Is there one song on the album that you see yourself coming back to a ton?
So many. I feel like “These Walls” was one that I kept coming back to. “End of an Era” because it was just the maddest one when we were mixing it. I listened to that one over and over again. “Illusion” just puts me in a really good mood. “Maria,” it’s a fun one, but it feels very mature to me. See? Now that the title’s out, the songs aren’t, so I’m also trying to figure out how to talk about it. “Maria,” to me, feels very mature in the sense of growing and seeing relationships from a different perspective. I love that one. “Anything for Love” is a personality piece, just really letting you into a studio session.
I did an interview with Katy Perry last year, and she shared this anecdote of seeing you perform at the Hollywood Palladium and knowing you’d be the pop “It girl.” What do you think of that? Are you friends with Katy?
I love Katy! I am friends with Katy. I think she’s amazing. That was a full-circle moment for me when she came to see my show at the Palladium because when I was 15 years old, I went to go see her at the Hammersmith Apollo in London. It was her California Dreams Tour, and she was bringing fans onstage and I jumped onstage and I danced. There’s this embarrassing picture of me online, but I love her. To get the nod from someone like her, someone who I look up to, is really encouraging.
In our Rolling Stone cover story, one of the things that was talked about was the fact that you would go in and edit a lot of the songs. Would you consider yourself a perfectionist?

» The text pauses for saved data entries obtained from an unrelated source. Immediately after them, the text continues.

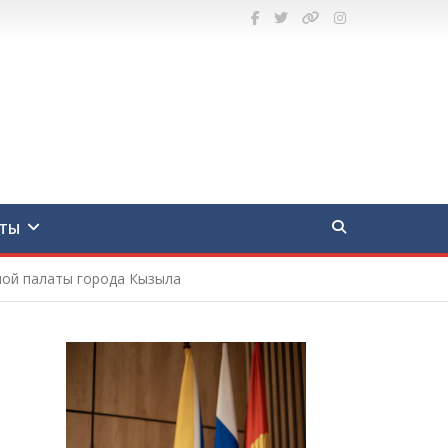
ТЫ
ной палаты города Кызыла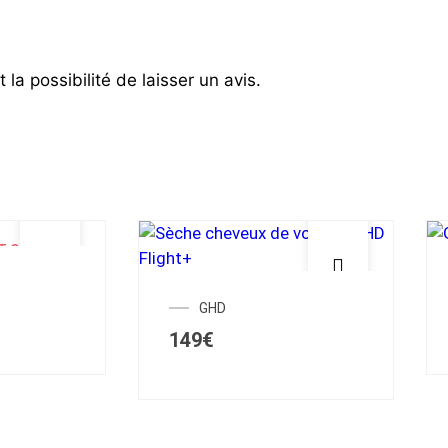
la possibilité de laisser un avis.
T OF STOCK
GHD
149
€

I think, in my eyes, I have to get it to a point where I feel like it’s close to perfect. I think that is important to me, but it’s also something that comes with confidence. Before, on my previous records, on Future Nostalgia, I did some tweaking of lyrics at the end when I went into the booth to finish it off. But I felt like whatever I wrote on the first day, that was it.
Whereas for Radical Optimism, I went in and tweaked every single song so many times because I felt confident enough that I could get better and change the story and see how it can progress. But also, I think it was just the idea that when you write something, how are you going to feel about it a week later? Or a month later? It was cool to just keep adding and changing it up. It reflected exactly where I am at this point in my life.
Are you feeling radically optimistic right now?
I’m feeling the most radically optimistic right now. I feel really, really good.